----- GIVEN RECORDS -----
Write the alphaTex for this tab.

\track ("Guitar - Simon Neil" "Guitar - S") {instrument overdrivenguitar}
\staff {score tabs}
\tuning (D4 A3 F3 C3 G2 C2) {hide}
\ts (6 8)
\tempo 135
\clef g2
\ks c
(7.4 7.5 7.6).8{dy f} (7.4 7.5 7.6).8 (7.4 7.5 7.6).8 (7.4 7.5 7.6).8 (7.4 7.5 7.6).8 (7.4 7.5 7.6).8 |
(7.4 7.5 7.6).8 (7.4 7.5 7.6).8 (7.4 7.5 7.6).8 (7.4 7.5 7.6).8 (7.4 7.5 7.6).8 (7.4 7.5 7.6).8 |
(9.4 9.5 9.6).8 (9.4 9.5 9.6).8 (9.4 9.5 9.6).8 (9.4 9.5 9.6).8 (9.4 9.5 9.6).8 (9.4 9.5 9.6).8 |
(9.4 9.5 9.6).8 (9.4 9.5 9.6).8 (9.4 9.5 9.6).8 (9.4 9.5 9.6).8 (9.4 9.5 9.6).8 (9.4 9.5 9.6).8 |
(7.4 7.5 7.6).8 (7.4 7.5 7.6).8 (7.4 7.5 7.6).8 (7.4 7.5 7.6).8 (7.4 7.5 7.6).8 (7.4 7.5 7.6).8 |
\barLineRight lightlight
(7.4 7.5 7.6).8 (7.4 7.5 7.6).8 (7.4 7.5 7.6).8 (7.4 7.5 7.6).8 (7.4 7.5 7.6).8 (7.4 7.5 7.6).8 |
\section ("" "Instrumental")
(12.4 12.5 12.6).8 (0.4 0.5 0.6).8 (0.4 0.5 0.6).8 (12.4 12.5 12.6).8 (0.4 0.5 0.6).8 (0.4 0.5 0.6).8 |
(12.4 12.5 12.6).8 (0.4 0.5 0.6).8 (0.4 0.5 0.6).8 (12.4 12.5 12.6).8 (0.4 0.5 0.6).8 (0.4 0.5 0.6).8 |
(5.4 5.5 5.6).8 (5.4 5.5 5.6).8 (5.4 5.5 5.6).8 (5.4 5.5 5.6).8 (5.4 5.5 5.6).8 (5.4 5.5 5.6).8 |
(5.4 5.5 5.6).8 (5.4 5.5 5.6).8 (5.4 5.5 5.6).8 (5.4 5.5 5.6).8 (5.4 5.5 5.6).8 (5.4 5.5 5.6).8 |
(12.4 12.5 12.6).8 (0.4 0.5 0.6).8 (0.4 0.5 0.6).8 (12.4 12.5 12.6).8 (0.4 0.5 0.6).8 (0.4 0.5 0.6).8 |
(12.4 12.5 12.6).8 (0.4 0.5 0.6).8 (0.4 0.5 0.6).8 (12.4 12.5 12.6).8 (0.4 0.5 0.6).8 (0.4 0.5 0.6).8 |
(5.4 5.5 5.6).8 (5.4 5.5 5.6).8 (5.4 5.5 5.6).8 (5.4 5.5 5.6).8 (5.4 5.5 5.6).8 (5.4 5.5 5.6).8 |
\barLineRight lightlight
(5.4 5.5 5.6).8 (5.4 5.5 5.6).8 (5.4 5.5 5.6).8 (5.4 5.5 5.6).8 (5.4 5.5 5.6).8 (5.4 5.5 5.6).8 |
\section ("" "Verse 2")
-----
Pull out every line of the listing above that contains the string "section".

\section ("" "Instrumental")
\section ("" "Verse 2")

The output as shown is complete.